Monday, August 09, 2004

BUSH AS "DRY DRUNK": Joe the supply guy at work (and fellow Bush hata) showed me this article today, suggesting the President is a "Dry drunk," displaying the obsessive tendencies of a former alcoholic who has not come to terms with whatever drove him to drink in the first place:

The fundraiser in rural Rehoboth Beach, Del., thrummed like a tent revival. It climaxed with Bush announcing that he wanted to be certain that people farthest away from the stage "would get the prize" — that is, meet him.
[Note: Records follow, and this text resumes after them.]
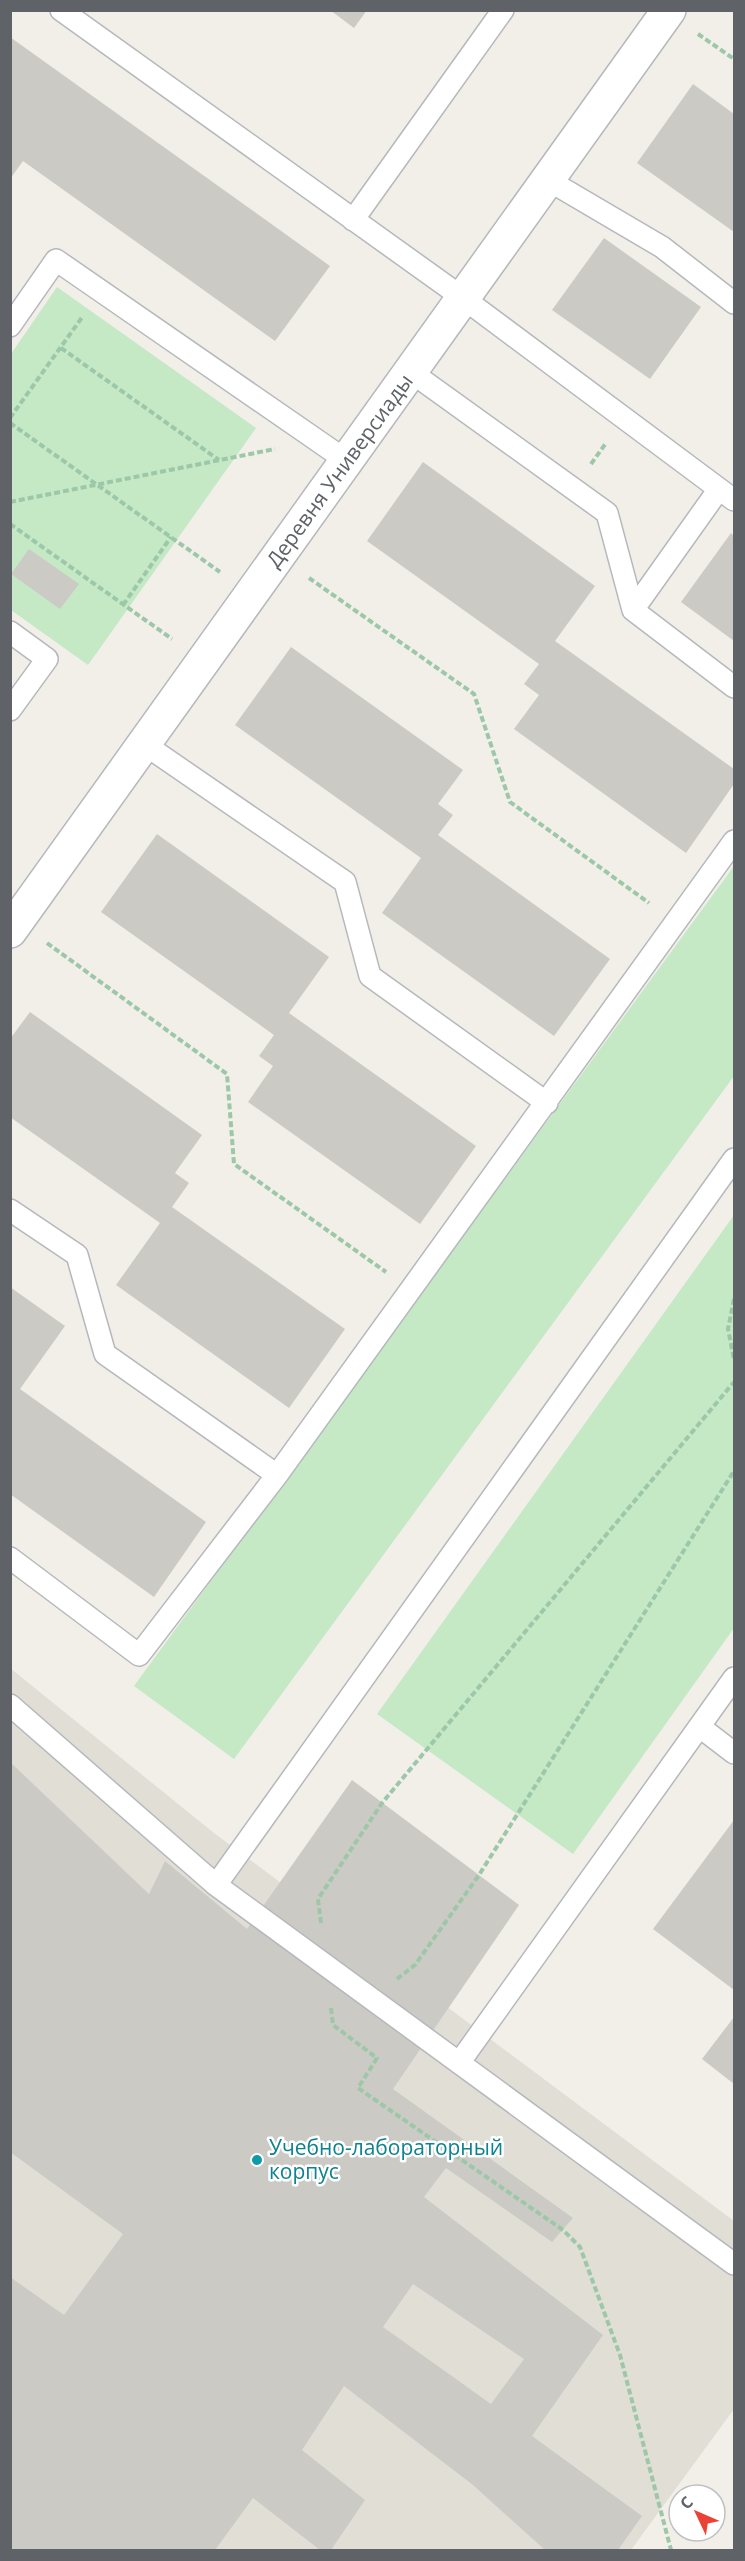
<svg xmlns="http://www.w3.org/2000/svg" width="745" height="2561" font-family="'Open Sans',sans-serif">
  <rect width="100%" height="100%" fill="#f1efe8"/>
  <path fill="#e1ded6" d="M 10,1668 L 214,1833 L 734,2221 L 734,2409 L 631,2550 L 11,2550 Z"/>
  <path fill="#c5e8c5" d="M 57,287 L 256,428 L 88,665 L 11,610 L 11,354 Z
    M 734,866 L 734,1076 L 234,1759 L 134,1686 Z
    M 734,1215 L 734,1628 L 573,1854 L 377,1714 Z"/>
  <path fill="#cccac5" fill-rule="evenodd" d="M 330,10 L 367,10 L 354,28 Z
    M 10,37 L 330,266 L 275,341 L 23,161 L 10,179 Z
    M 693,84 L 734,114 L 734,232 L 637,163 Z
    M 604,238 L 701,307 L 650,379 L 552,310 Z
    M 423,462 L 595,586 L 555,641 L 734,769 L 734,784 L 686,853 L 514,729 L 539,695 L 524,684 L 539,664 L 367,541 Z
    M 731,533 L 734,536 L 734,641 L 681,602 Z
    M 29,549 L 79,584 L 60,609 L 11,574 Z
    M 291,647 L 463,770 L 438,804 L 453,815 L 438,835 L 610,959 L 554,1036 L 382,913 L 421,858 L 235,725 Z
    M 157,834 L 329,957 L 289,1013 L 476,1146 L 420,1224 L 248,1102 L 273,1066 L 259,1056 L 274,1035 L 101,912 Z
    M 30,1012 L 202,1135 L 175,1173 L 189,1183 L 172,1207 L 345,1329 L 289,1408 L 116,1285 L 160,1223 L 10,1117 L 10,1039 Z
    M 10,1287 L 65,1326 L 20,1389 L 206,1522 L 154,1597 L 10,1494 Z
    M 10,1762 L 149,1894 L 165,1861 L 247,1929 L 352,1780 L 519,1905 L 393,2089 L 573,2218 L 552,2242 L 446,2168 L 424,2197 L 603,2335 L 532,2436 L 642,2516 L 618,2550 L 545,2550 L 473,2485 L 344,2386 L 302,2450 L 365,2500 L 331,2550 L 320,2550 L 253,2498 L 215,2550 L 10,2550 L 10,2277 L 64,2315 L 123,2234 L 10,2152 ZM 413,2284 L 524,2359 L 491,2404 L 383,2327 Z
    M 734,1820 L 734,1990 L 653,1929 Z
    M 734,2017 L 734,2084 L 702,2059 Z"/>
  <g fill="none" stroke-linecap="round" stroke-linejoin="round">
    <g stroke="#b5b8bc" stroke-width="24">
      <path id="service" d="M 61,10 L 463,298 L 734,500
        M 548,180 L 662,247 L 734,303
        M 353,220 L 503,10
        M 10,326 L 56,260 L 347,461
        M 411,372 L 607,513 L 633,610 L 734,687
        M 633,610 L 719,489
        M 10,632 L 47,659 L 10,710
        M 144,744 L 345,882 L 370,976 L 547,1103
        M 10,1210 L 77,1255 L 105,1354 L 277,1475
        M 10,1558 L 139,1655 L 277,1475 L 734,841
        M 10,1705 L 216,1885 L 734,2264
        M 700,1727 L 734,1753
        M 216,1885 L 734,1159
        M 459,2063 L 734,1678"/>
    </g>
    <g stroke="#b5b8bc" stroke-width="36">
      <path id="minor" d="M 10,931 L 669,10"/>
    </g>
    <path stroke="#9cc7a9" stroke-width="4" stroke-dasharray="6 3" stroke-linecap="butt" d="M 698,34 L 734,59
      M 61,348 L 219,460
      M 10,418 L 83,316
      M 10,423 L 220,572
      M 591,464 L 606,443
      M 10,502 L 275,449
      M 10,524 L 172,639
      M 309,578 L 474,694 L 510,802 L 649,903
      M 123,605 L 171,537
      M 47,943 L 227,1074 L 234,1164 L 386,1272
      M 734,1299 L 728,1329 L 734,1359
      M 321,1923 L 318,1899 L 382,1803 L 734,1382
      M 397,1979 L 415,1965 L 479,1875 L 734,1471
      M 331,2008 L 333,2025 L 377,2058 L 358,2088 L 563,2230 L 580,2247 L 620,2355 L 671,2550"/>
    <use href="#service" stroke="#fff" stroke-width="21"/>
    <use href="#minor" stroke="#fff" stroke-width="33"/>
  </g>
  <circle fill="#0f9aa8" stroke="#fff" stroke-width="2" cx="257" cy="2160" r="6"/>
  <g text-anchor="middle" stroke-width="5" stroke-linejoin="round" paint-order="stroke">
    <g font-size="21" fill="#5f6368" stroke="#fff">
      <text transform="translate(340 471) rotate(-54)" y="7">Деревня Универсиады</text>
    </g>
    <g font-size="21" fill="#0d838f" stroke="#fff" text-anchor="start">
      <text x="269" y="2155">Учебно-лабораторный<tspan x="269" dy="24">корпус</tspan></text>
    </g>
  </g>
  <rect width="745" height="2561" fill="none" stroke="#5f6368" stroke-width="24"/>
  <g transform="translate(697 2513) rotate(314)"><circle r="28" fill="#ffffff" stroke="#bfc1c3" stroke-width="1.5"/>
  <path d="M0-4.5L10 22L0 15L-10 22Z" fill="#ea4335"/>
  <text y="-9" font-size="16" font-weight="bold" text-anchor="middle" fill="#5f6368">С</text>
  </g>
</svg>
With that, a jacketless Bush bounded from the stage and bolted to the back of the hall, toward the people in the cheap seats — and me. Bush jogged down the center aisle and along the back wall, where people were standing and applauding. I was standing there, too, taking notes and wearing the bright orange pass that identified me as a member of the press.

I expected Bush to pass by, but instead he came to a dead stop right in front of me. I looked up from my notepad, surprised. He was about two feet away, staring and looking upset.

In real life, Bush's eyes are set close and deep. His nose, patrician from a distance, looks like a beak on closer inspection. He wears cologne so the overall effect is not unlike an angry chicken who smells good.

"Get out of the way," Bush said to me in a low growl.

Trouble was, like the people on either side of me, I wasn't in his way. I think the sight of a neutral observer passively taking notes was actually what upset him. The thinking of dry drunks is often marked by grandiosity and rigidity; they cannot tolerate ambiguity. So for Bush, my not applauding was the same as my opposing him; my simple presence constituted being "in his way."

I didn't move but a moment later, Bush covered his frown with his classic smirk and continued to the corner of the room to meet and greet the farthest of his followers. As a dry drunk, Bush is able to abstain from alcohol only because he's intoxicated by delusions that border on the messianic.

Google reveals that this is actually a long-running mode of analysis of our president. There's even a book by a psychiatrist about it. Obviously, this sort of armchair analysis of Dubya is grossly unfair, but it has a kind of validity. He's a public figure. He's always in public. There must be a ton of data you could base an analysis around. It would be a second-hand analysis, obviously, but if you can commit people involuntarily you can probably analyze them involuntarily too. For their own good, of course.